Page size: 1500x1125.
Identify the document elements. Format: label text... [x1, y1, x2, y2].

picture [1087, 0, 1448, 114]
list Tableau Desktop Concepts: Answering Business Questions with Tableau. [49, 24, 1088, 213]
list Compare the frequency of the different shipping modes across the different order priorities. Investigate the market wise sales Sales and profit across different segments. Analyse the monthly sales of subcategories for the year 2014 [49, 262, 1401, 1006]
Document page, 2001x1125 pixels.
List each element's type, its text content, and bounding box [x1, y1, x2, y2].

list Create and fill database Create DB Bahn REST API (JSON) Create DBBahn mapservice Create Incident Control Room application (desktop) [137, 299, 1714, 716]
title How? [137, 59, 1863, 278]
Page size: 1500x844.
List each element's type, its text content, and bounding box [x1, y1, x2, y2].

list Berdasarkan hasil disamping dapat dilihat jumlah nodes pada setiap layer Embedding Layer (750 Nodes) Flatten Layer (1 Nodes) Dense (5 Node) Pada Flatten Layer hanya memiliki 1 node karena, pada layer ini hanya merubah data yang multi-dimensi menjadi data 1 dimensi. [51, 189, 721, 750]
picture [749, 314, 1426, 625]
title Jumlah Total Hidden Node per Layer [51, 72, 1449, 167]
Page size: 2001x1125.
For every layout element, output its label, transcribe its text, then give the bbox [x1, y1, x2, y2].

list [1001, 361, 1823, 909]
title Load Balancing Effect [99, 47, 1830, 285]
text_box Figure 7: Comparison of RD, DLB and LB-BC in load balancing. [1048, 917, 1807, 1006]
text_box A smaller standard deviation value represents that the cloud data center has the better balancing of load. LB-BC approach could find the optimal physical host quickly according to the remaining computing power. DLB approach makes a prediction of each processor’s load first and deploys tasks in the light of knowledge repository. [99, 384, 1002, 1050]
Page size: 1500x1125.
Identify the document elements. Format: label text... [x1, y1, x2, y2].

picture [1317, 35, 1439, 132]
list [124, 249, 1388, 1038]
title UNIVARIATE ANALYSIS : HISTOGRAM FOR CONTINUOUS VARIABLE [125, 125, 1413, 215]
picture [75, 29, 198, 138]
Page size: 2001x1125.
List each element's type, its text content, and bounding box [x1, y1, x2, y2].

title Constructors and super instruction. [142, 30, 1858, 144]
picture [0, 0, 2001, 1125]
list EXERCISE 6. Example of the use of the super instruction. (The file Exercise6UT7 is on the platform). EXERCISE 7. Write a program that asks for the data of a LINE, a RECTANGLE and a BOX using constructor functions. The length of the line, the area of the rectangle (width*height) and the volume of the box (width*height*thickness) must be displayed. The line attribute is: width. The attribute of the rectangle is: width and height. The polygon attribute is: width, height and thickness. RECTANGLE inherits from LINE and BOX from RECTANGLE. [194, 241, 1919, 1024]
+++
* _Work order_
Having read the records above, print them out again exactly.

* _Task result_
Page size: 1500x1125.
Identify the document elements. Format: label text... [x1, y1, x2, y2].

picture [1087, 0, 1448, 114]
list Tableau Desktop Concepts: Answering Business Questions with Tableau. [49, 24, 1088, 213]
list Compare the frequency of the different shipping modes across the different order priorities. Investigate the market wise sales Sales and profit across different segments. Analyse the monthly sales of subcategories for the year 2014 [49, 262, 1401, 1006]
Document page, 2001x1125 pixels.
List each element's type, its text content, and bounding box [x1, y1, x2, y2].

list Create and fill database Create DB Bahn REST API (JSON) Create DBBahn mapservice Create Incident Control Room application (desktop) [137, 299, 1714, 716]
title How? [137, 59, 1863, 278]
Page size: 1500x844.
List each element's type, its text content, and bounding box [x1, y1, x2, y2].

list Berdasarkan hasil disamping dapat dilihat jumlah nodes pada setiap layer Embedding Layer (750 Nodes) Flatten Layer (1 Nodes) Dense (5 Node) Pada Flatten Layer hanya memiliki 1 node karena, pada layer ini hanya merubah data yang multi-dimensi menjadi data 1 dimensi. [51, 189, 721, 750]
picture [749, 314, 1426, 625]
title Jumlah Total Hidden Node per Layer [51, 72, 1449, 167]
Page size: 2001x1125.
For every layout element, output its label, transcribe its text, then give the bbox [x1, y1, x2, y2].

list [1001, 361, 1823, 909]
title Load Balancing Effect [99, 47, 1830, 285]
text_box Figure 7: Comparison of RD, DLB and LB-BC in load balancing. [1048, 917, 1807, 1006]
text_box A smaller standard deviation value represents that the cloud data center has the better balancing of load. LB-BC approach could find the optimal physical host quickly according to the remaining computing power. DLB approach makes a prediction of each processor’s load first and deploys tasks in the light of knowledge repository. [99, 384, 1002, 1050]
Page size: 1500x1125.
Identify the document elements. Format: label text... [x1, y1, x2, y2].

picture [1317, 35, 1439, 132]
list [124, 249, 1388, 1038]
title UNIVARIATE ANALYSIS : HISTOGRAM FOR CONTINUOUS VARIABLE [125, 125, 1413, 215]
picture [75, 29, 198, 138]
Page size: 2001x1125.
List each element's type, its text content, and bounding box [x1, y1, x2, y2].

title Constructors and super instruction. [142, 30, 1858, 144]
picture [0, 0, 2001, 1125]
list EXERCISE 6. Example of the use of the super instruction. (The file Exercise6UT7 is on the platform). EXERCISE 7. Write a program that asks for the data of a LINE, a RECTANGLE and a BOX using constructor functions. The length of the line, the area of the rectangle (width*height) and the volume of the box (width*height*thickness) must be displayed. The line attribute is: width. The attribute of the rectangle is: width and height. The polygon attribute is: width, height and thickness. RECTANGLE inherits from LINE and BOX from RECTANGLE. [194, 241, 1919, 1024]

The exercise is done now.